1950s Swedish turbojet aircraft engine

The STAL Dovern was a Swedish turbojet design of the early 1950s, named after a lake in Finspång municipality in Östergötland, Sweden. Intended to power the Saab 35 Draken, this aircraft was powered by the Rolls-Royce Avon instead. The Dovern did not enter production.

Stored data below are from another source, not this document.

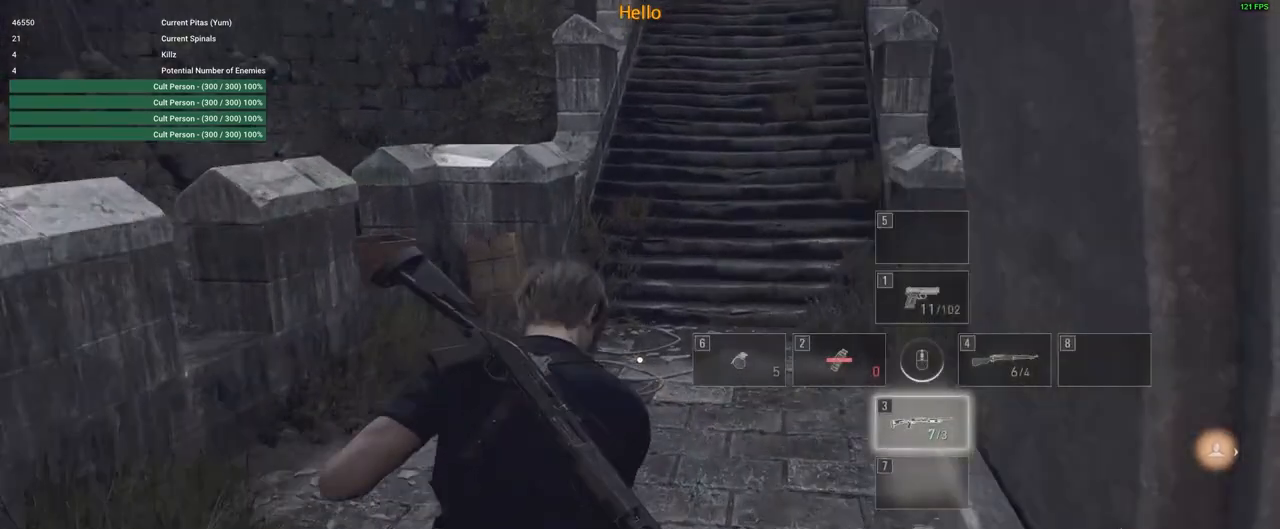
{"keys": ["w"], "mouse": [], "events": [[350, "4", "down"], [483, "4", "up"]]}
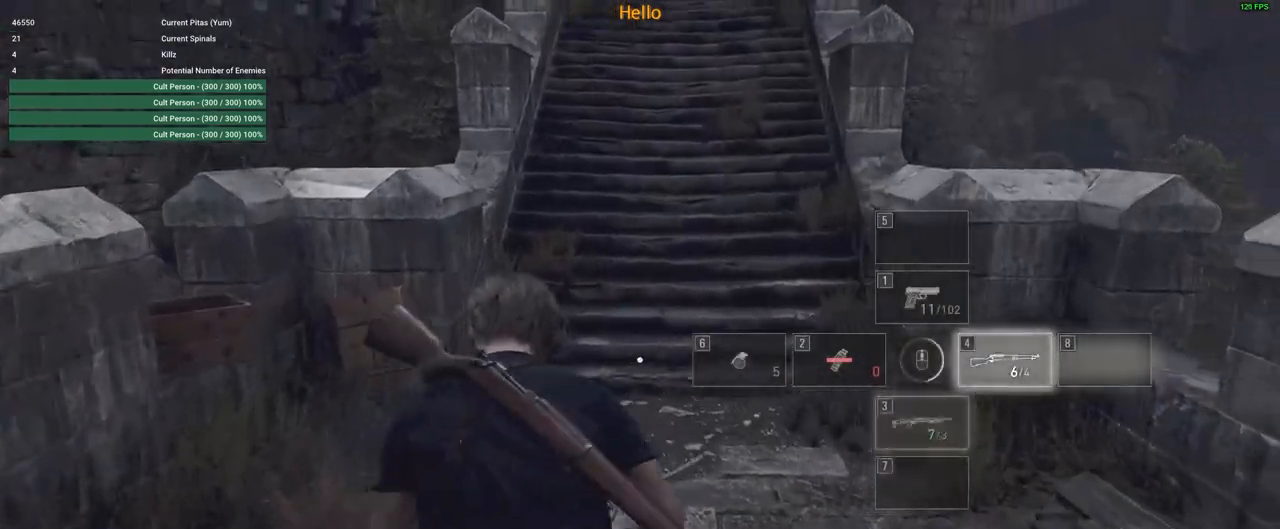
{"keys": [], "mouse": [], "events": [[83, "w", "up"]]}
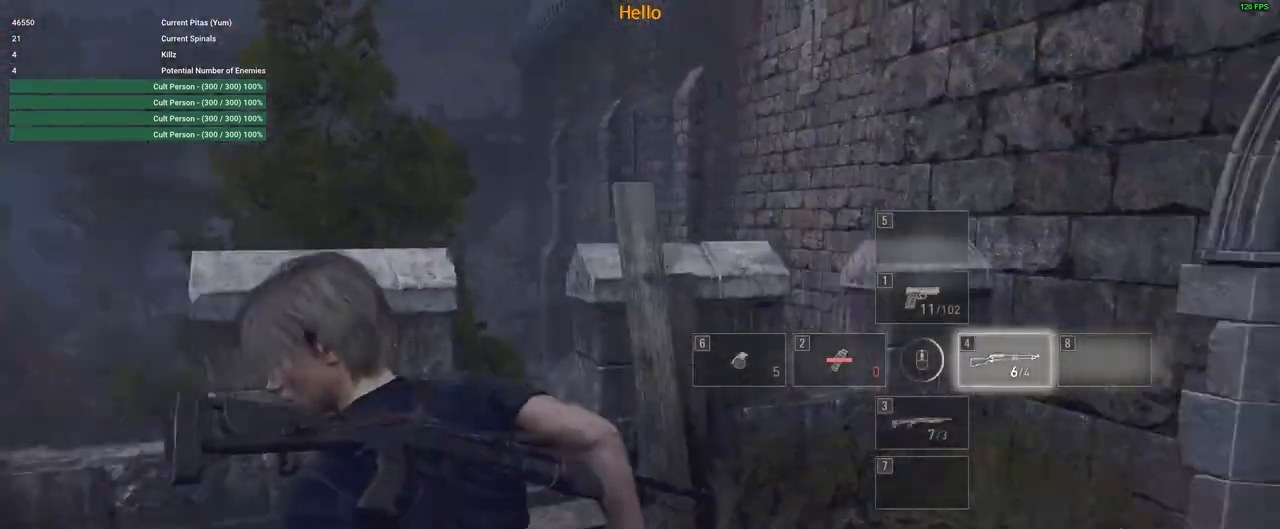
{"keys": ["r"], "mouse": [], "events": [[417, "r", "down"]]}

==Design and development==
The STAL company had been designing steam turbine engines and in the 1940s begun designing gas turbine engines. Their first running engine was the Skuten, ground tested in 1949 but not flown. The Dovern was the next design, featuring a nine-stage axial compressor and single-stage turbine. First run in 1951, the engine was flight tested during 1953 using an Avro Lancaster provided by Air Service Training. The engine was installed underneath in a nacelle faired-in to the Lancaster's bomb bay. After several thousand hours of ground running and more than 300 hours of flight testing the engine was not selected, the Rolls-Royce Avon being preferred.

==Applications==
- Avro Lancaster (test bed only)
- Saab 35 Draken (intended application)

==Variants==
- Dovern
Base variant.

- Dovern IIA
Basic engine without de-icing

- Dovern IIB
Compressor bleed air system added for ice protection.

- Dovern IIC
Afterburning version producing 10200 lbf thrust.